L’affaire se poursuit en France

Si pour la Grande-Bretagne Renault est donc déclaré innocent, en revanche, la procédure se poursuit en France, dans le cadre de l’information judiciaire ouverte en janvier 2017 contre de nombreux constructeurs comme Volkswagen, Fiat-Chrysler, Citroën, Peugeot ainsi que Renault qui a été mis en examen en juin 2021. Une procédure confirmée par la cour d’appel de Paris en mars 2023.

Dans ce cadre, il y a quelques jours, le 27 juillet, le parquet a suivi la demande du juge d’instruction et rendu une ordonnance de renvoi devant le tribunal correctionnel pour tromperie aggravée.

Celle-ci confirme, comme le groupe de Jean-Dominique Senard l’a toujours clamé, que les véhicules du groupe ne sont pas équipés de dispositifs destinés à tromper les cycles d’homologation, rendant ainsi une décision conforme avec celle de Londres il y a quelques dizaines de jours. Pour autant, elle estime que ses dispositifs étant spécialement calibrés pour passer les normes, les voitures du groupe auraient contribuées dans des phases de fonctionnement différentes et plus conformes à une utilisation normale, à polluer l’environnement.
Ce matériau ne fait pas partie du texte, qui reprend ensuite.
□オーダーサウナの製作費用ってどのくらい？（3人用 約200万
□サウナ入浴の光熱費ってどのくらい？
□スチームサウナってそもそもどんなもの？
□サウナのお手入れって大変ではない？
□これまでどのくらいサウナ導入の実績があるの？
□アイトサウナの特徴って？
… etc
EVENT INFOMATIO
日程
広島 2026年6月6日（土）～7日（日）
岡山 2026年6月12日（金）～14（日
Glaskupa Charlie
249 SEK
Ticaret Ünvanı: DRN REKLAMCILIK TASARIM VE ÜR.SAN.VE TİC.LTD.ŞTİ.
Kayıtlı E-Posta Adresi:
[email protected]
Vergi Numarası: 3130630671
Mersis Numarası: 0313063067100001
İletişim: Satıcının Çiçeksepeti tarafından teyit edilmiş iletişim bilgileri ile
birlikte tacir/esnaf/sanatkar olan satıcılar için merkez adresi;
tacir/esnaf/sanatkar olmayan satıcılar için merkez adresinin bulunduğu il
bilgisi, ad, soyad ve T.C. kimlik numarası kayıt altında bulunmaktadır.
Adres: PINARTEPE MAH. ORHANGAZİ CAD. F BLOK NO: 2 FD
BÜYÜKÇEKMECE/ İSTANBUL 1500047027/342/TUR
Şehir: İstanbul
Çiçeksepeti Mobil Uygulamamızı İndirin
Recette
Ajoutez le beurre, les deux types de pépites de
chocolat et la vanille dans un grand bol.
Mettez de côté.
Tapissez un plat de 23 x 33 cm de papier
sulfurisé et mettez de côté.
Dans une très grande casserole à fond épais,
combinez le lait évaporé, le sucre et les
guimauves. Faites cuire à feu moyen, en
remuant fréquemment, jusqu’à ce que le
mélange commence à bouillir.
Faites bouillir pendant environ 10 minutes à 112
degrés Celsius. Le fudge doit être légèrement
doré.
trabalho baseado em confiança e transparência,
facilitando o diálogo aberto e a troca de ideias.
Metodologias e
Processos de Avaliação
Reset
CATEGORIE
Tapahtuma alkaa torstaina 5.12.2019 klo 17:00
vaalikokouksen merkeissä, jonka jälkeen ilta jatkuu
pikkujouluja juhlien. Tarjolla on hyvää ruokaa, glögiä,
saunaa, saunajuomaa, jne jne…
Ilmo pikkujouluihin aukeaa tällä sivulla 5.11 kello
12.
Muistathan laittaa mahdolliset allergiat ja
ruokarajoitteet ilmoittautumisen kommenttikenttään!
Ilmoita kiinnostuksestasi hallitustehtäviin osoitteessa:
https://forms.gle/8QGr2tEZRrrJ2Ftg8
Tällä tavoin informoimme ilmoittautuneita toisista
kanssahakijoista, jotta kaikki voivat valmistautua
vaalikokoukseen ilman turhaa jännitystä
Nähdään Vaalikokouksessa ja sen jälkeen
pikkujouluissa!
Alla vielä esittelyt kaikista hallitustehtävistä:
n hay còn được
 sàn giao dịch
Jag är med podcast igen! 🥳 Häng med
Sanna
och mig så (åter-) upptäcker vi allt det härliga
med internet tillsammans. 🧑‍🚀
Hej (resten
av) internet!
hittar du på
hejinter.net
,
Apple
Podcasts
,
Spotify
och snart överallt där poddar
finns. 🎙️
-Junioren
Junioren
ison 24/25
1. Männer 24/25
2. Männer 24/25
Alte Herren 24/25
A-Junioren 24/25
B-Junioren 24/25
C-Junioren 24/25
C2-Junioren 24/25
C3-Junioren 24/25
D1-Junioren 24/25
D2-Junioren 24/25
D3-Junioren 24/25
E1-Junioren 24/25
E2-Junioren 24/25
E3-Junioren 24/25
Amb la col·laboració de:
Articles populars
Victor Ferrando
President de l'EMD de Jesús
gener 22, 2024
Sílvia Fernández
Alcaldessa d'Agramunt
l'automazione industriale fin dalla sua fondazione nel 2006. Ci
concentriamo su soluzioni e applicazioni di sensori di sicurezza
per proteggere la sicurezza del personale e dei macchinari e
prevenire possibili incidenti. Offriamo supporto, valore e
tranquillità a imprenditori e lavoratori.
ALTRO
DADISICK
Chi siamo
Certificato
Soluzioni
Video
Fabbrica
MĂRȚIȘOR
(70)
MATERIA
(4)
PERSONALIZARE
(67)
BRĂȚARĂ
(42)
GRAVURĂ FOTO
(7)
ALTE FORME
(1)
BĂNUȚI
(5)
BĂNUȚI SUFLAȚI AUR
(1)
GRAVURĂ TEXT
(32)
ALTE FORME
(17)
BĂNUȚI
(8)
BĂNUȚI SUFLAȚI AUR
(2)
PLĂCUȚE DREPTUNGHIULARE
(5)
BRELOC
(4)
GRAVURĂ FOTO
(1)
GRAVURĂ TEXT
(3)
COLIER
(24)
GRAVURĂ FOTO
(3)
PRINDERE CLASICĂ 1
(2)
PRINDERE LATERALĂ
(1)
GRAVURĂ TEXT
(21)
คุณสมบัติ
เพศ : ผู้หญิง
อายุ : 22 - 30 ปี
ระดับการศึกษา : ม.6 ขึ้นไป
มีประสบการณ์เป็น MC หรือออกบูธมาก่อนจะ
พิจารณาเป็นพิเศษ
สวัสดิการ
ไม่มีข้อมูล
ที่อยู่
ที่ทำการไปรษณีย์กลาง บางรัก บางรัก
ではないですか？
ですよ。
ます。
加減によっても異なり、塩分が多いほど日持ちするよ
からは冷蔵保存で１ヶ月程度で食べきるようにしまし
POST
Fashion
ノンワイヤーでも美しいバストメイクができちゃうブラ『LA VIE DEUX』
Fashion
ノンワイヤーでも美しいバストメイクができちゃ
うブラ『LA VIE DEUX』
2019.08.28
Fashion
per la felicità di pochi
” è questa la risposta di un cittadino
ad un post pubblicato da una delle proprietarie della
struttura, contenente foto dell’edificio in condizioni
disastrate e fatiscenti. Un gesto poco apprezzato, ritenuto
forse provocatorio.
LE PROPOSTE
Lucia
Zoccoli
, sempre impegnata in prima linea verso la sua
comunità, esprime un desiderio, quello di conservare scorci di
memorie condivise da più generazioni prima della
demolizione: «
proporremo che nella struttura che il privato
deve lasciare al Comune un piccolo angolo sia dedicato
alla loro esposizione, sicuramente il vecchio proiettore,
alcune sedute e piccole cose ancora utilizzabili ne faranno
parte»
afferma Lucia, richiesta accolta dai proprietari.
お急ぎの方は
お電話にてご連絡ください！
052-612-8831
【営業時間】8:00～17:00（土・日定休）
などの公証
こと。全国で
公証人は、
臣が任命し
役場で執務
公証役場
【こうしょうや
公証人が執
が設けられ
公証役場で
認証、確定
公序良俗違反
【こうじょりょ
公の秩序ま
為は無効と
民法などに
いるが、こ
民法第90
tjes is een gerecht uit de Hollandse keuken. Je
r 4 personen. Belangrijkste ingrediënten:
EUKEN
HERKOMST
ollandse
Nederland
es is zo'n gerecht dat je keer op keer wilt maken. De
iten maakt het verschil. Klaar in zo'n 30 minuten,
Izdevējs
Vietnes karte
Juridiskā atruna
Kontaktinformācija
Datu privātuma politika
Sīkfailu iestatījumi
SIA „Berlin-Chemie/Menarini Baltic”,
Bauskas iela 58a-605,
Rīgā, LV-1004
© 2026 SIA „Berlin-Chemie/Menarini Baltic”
En cause, le NOx Trap (ou piège à NOx, un gaz classé cancérigène par l’OMS) qui ne serait réellement efficace que sur une plage d’utilisation limitée, correspondant au passage des normes.

Bien consciente que le cycle d’homologation était très imparfait et pouvait facilement être contourné, l’Europe a modifié les règles depuis lors, rendant ce piège à NOx inopérant, et poussant tous les constructeurs à faire appel au fameux système à base d’urée, l’adBlue, source de soucis chez bien des conducteurs et chez les pompiers.

Un procès à venir en 2027

Outre l'affaire avec Rachida Dati, et celle, dans un tout autre registre en Allemagne, Renault devra donc aussi se rendre au tribunal dans le cadre de cette affaire. La date définitive de l’audience n’a pas été confirmée, mais elle devrait se dérouler lors du second trimestre 2027, à moins que Renault décide de faire appel de cette ordonnance. Pour autant,  le groupe Renault semble prendre acte de cette décision pour venir se défendre devant le tribunal puisqu’il a indiqué dans son communiqué de presse “Renault Group défendra son innocence, le professionnalisme et l'éthique de ses 100 000 collaborateurs devant le tribunal correctionnel.”

En cas de condamnation, une forte amende, de l'ordre de 10% du chiffre d'affaires pourrait être infligé à Renault. Quoiqu'il en soit, que le constructeur soit condamné ou acquitté, l’affaire pourra se poursuivre en appel puis en cassation.